Both personality and issues will affect who is elected president in 2004. Most agree George W. Bush’s personality and John Kerry’s issues are most appealing. Both are focused on getting votes — however, there may actually be something more fundamental.
What may actually be central in this campaign is the foundation upon which our democracy, the candidates’ personalities and all the issues rest — the vote.
After the election debacle of 2000, most Americans thought Congress had basically fixed our voting system when it passed the Help America Vote Act (HAVA) and provided over $2 billion to implement it. Now it appears the 2004 election may be worse than 2000.
The president gave various reasons for going to war in Afghanistan and occupying Iraq, but now he says it was to establish democracy. An election of sorts was held in Afghanistan and one in Iraq is scheduled for January. Yet it is turning out that our own democracy and its voting mechanisms may again become the central issue in the campaign.
Many questions continue to surface. Will everyone entitled to vote actually be able to vote? Will all voters who cast legal votes have their votes counted accurately? Are the new electronic voting machines reliable or will they be manipulated? If a machine’s results are suspicious can they be verified through a paper trail? Have legitimate new voters been disenfranchised by partisan election officials using technicalities to knock them off of the voter rolls? Will polling places be moved or closed at the last minute with little or no notice? Will the worst and most unreliable voting machines (punch card) disproportionately end up in minority communities as happened in Chicago, Florida and elsewhere in 2000?
We now know punch card voting machines are the least reliable, but skepticism over electronic voting has led many states to keep them in place. For example, in the critical swing state of Ohio, according to a Century Foundation study, only four of 31 Ohio counties that were eligible to replace punch-card machines are actually doing so. Nationally, 32 million voters “including many in key battleground states still live in jurisdictions that will use punch card ballots,” likely meaning “far fewer African American votes will count relative to uncounted votes by white citizens.”
Will harassment play a role? Local election officials threatened to discount students who registered and planned to vote from their campus at Texas’ Prairie View A & M until a judge stopped them. Will election officials in other college towns have other tricks up their sleeve? Will “Ballot Security” and “Ballot Integrity” bullies attempt to suppress the vote in minority communities, especially in the African American community, which has been documented as having happened on a regular basis?

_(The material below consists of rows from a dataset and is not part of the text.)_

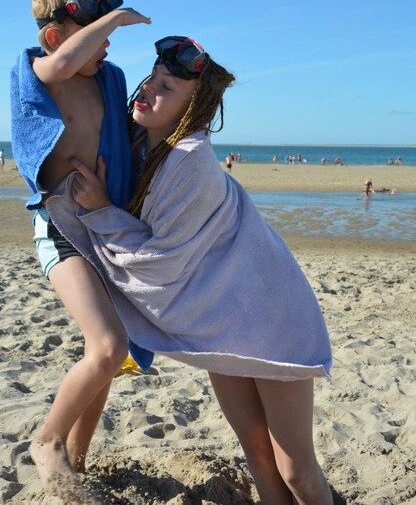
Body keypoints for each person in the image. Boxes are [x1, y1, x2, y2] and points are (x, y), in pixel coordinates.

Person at [47, 36, 333, 504]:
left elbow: (159, 267)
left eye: (166, 88)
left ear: (190, 109)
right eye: (152, 79)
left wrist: (100, 211)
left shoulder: (190, 158)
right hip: (221, 323)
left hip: (272, 319)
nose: (147, 90)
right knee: (257, 458)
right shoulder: (138, 144)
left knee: (297, 470)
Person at [10, 0, 152, 497]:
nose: (108, 43)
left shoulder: (108, 79)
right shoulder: (39, 72)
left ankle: (79, 457)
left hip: (103, 226)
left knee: (108, 358)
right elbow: (67, 62)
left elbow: (140, 133)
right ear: (55, 37)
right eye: (94, 32)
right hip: (61, 227)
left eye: (108, 33)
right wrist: (117, 15)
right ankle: (47, 442)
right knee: (109, 345)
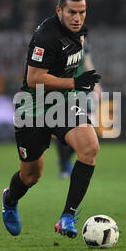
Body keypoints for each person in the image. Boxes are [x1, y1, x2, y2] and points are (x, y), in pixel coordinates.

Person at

Will the Defense Department — which is responsible for members of the military and American civilians voting from abroad, approximately 6 million voters in all — have an efficient and fair system of voting? There are some indications it won’t. Military people who it is felt are more pro-Bush are being asked to fax their “secret” ballot to the Defense Department to be passed on to their local election board, while civilian Americans thought to be more pro-Kerry have had difficulty getting their ballots on time.

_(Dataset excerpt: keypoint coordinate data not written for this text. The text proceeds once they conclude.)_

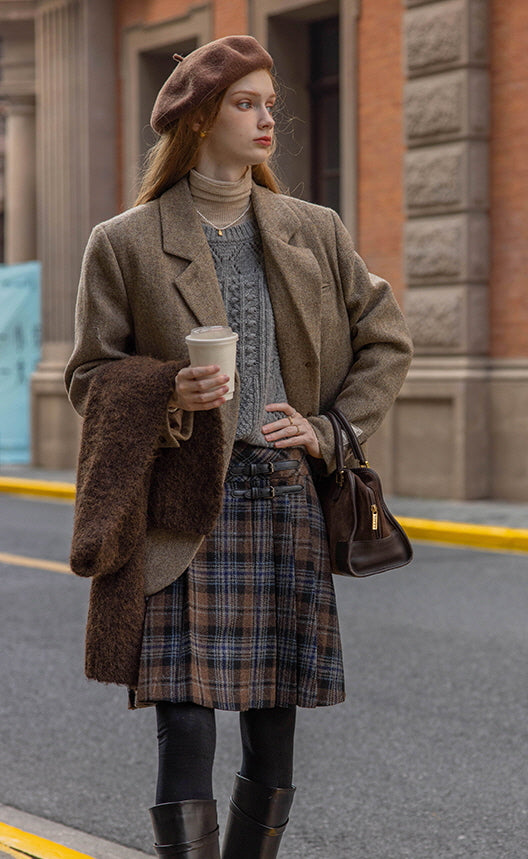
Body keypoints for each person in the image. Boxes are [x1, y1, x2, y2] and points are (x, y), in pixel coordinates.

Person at [65, 35, 412, 859]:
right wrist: (162, 391)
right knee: (183, 720)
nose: (267, 120)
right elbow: (88, 375)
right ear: (198, 121)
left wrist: (331, 431)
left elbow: (387, 341)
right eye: (247, 104)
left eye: (271, 104)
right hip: (185, 506)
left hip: (283, 493)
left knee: (272, 718)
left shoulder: (313, 229)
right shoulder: (124, 241)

Just as Florida’s election officials engaged in some hanky panky with respect to alleged ex-felons in 2000, it was tried again in 2004 with only press exposure stopping them. Will the erroneous denial of so-called ex-felons’ right to vote in 2000 turn out to be another embarrassment in 2004?
Finally, after 100 million-plus popular votes will the presidency again be decided by one vote by a Supreme Court justice? It is almost certain with all of these shenanigans, questions and administrative fallacies that if the election is close, allegations of wrongdoing will surface and there will be dozens of lawsuits seeking to change the election results.
A recent New York Times editorial stated, “In a well-run democracy, the government would be running elections of … unquestioned integrity. ... But the mechanics of American democracy are deeply flawed, and Congress, state governments and local elections officials have been unwilling to do what is necessary to fix them. If this election is going to be a fair and honest one, concerned citizens will have to do their part to ensure that every vote counts.” In other words, Americans are left to monitor their government-administered democracy with voluntary oversight!
Congress may or may not be willing to fix our flawed system. The reality is Congress is unable to fix it. Why? Because we have a “states’ rights” voting system and Congress has no power to fix it. Unlike free speech, assembly and religion, there is no individual right to vote in the Constitution — the main lesson of Bush v. Gore! And the Constitution has not authorized Congress to fix it! Only by adding an affirmative individual right to vote to the Constitution, and assigning Congress the power, can Congress design and implement a unitary voting system that provides every American an equal opportunity to vote and assures them that every vote will be counted accurately.
Rep. Jesse Jackson Jr. represents Illinois’ Second Congressional District.